Am 27. November geht es deshalb nicht nur um flexibleres Einkaufen in den grossen Bahnhöfen oder um mehr Sonntagsarbeit zu schlechter werdenden Bedingungen. Es geht um das neoliberale Dogma, dass alles andere als siebenmal 24 Stunden Produktion und Konsumation Effizienz- und Geschäftseinbussen bedeute. Und es geht vor allem um die Kosten, die die Umsetzung dieses Dogmas verursachen werden durch Vereinzelung, zerschlissene Familienstrukturen, Zerrüttung des gesellschaftlichen Lebens – kurzum: durch die mutwillige Zerstörung des verbliebenen sozialen Kitts in der Gesellschaft. Diese trotz realisiertem neoliberalem Dogma notdürftig zusammenzuhalten, wird nicht gratis sein. Zur Kasse bitten wird der Staat dann in erster Linie die sich hierzulande nicht selten linksliberal dünkende Mittelklasse, die es sich leisten können will, sonntags statt zu arbeiten mit dem Auto in die «Rail Citys» shoppen zu gehen.

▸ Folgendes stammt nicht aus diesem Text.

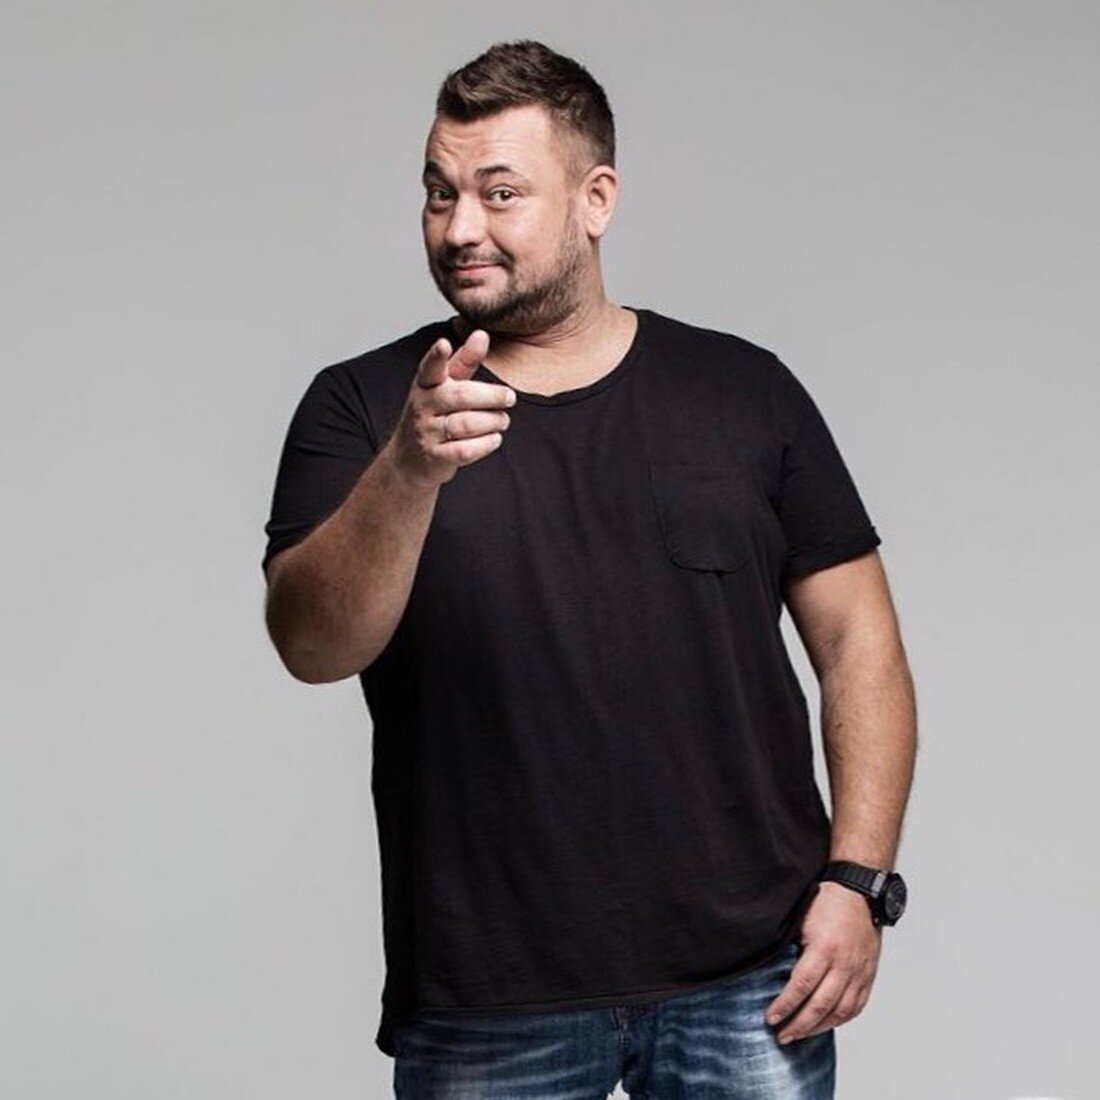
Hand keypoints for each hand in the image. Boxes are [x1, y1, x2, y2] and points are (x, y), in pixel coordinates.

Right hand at [385, 327, 515, 487]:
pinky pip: (466, 450)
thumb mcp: (444, 385)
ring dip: (492, 421)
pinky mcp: (436, 457)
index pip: (430, 368)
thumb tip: (481, 334)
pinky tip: (495, 438)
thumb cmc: (433, 415)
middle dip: (491, 396)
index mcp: (425, 385)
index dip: (437, 357)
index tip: (444, 344)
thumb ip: (464, 361)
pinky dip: (486, 444)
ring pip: (467, 424)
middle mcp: (423, 407)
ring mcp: (427, 433)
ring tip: (503, 419)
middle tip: (510, 397)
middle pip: (461, 397)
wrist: (407, 459)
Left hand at [764, 881, 882, 1043]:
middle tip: (782, 1035)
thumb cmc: (826, 901)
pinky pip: (856, 1006)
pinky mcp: (868, 975)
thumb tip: (769, 970)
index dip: (785, 1006)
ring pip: (840, 1011)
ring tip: (800, 1034)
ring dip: (819, 1027)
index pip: (802, 986)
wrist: (859, 890)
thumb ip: (790, 947)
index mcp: (824, 948)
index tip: (771, 1019)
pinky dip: (840, 1020)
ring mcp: (859, 971)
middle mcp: (844, 964)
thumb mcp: (801, 920)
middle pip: (820, 1005)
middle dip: (799, 1024)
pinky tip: (826, 1024)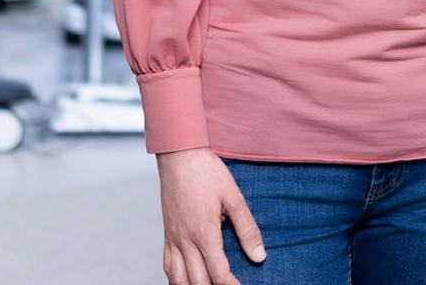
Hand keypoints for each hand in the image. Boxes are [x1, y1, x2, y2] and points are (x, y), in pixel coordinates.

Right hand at [156, 147, 266, 283]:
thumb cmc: (207, 172)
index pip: (218, 274)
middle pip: (198, 282)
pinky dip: (176, 279)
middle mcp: (185, 240)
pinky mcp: (167, 233)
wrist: (179, 154)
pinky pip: (167, 265)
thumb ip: (247, 229)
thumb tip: (259, 256)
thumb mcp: (234, 197)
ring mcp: (173, 238)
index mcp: (204, 232)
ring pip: (178, 279)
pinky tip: (186, 280)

Vgl. zum Thema der Sonntagsarbeit auch das Gespräch mit dem Pfarrer und Schriftsteller Kurt Marti, «Gute Argumente gegen Sonntagsarbeit», geführt ein Jahr zuvor anlässlich der Lancierung des gewerkschaftlichen Referendums. – In der eidgenössischen Volksabstimmung vom 27. November 2005 ist die Vorlage «Arbeitsgesetz (Sonntagsarbeit in Zentren des öffentlichen Verkehrs)» mit 50,6 Prozent der Stimmen angenommen worden.